Cornell is not a religious organization masquerading as a university. If Dr. Savin-Williams could not compartmentalize his religious beliefs (whatever those are) from his academic career, it would have been vary hard for him to stay at Cornell.
http://books.google.com/books?id=ISOvF9RJHoMC&pg=PP1&dq=inauthor:Ritch+inauthor:C+inauthor:Savin+inauthor:Williams#v=onepage&q=&f=false
has an excerpt from one of his books. In the preface, he thanks his partner, Kenneth. That would not seem to be consistent with the behavior of a homophobe who justifies his behavior on the basis of religion.
MTiffany
I’m actually looking forward to the death of “homosexual,” “heterosexual,” and “bisexual” and letting people just be “sexual” with anyone they find sexually attractive. And that seems to be what’s happening with the current crop of teenagers. They don’t really seem to care who you’re fucking so long as the fucking is good.
B.
M Shane wrote, “I don’t think that there is any moral/legal way for Scientists to tell which kids are gay, since that is priviledged until they are adults. It’s a silly query anyway,all they have to do is extrapolate from the percentage of adults who are out.”

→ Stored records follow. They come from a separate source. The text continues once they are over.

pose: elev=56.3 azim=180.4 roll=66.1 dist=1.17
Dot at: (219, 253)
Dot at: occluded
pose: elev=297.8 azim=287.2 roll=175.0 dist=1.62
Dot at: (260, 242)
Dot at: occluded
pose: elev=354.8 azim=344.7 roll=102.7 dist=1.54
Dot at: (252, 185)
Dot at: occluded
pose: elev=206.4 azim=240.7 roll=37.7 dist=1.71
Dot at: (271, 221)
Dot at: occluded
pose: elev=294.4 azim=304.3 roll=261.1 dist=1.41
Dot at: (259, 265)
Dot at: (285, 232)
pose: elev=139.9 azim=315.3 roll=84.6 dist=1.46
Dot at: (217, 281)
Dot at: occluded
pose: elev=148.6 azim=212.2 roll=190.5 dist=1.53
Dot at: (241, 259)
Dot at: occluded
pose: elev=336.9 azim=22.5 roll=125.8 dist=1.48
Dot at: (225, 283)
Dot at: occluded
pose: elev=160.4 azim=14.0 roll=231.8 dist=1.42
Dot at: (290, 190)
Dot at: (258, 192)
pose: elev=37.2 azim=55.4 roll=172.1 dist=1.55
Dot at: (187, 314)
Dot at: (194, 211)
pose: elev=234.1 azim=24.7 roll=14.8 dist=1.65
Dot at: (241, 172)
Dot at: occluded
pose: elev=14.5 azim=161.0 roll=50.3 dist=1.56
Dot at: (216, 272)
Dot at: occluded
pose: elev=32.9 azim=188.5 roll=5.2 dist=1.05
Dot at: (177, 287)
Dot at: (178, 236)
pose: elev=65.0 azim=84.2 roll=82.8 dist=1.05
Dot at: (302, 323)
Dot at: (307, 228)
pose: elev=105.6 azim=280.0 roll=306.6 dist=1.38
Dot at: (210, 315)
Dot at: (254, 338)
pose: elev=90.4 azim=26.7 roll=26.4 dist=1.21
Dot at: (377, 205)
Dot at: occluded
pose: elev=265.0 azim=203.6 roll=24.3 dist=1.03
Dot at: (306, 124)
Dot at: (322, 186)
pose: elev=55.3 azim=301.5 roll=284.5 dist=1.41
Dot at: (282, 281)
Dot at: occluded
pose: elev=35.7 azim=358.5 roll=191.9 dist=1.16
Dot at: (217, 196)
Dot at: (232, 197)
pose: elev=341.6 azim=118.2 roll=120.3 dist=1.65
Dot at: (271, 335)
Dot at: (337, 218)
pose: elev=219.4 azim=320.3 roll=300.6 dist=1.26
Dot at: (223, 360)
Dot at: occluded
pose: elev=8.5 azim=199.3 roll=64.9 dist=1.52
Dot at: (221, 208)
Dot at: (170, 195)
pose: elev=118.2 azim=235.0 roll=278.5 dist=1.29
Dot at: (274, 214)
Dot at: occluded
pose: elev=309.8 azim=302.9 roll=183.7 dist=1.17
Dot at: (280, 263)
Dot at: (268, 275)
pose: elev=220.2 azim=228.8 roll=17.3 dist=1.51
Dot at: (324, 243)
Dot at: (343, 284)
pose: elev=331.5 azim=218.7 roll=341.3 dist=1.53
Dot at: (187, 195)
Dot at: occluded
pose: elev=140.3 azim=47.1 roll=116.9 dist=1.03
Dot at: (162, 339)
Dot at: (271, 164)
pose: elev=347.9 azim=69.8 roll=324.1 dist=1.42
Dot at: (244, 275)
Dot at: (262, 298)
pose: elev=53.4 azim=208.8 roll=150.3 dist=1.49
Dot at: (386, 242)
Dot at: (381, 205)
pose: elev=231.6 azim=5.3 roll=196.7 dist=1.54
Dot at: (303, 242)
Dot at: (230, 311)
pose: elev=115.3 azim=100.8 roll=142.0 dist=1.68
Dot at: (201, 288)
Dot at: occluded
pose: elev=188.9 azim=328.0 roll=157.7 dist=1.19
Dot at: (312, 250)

You can gather data while keeping identities confidential, and there are legitimate reasons for doing that. It’s not just a question of the fraction that are actually gay, but their sexual activities. Statistics on that can be useful for planning various public health programs. For example, someone recently commented on how young straight Christians are engaging in anal sex because they decided they would still consider themselves virgins, and don’t think condoms are necessary because the girl won’t get pregnant. Knowing that can affect what should be emphasized in a sex ed class.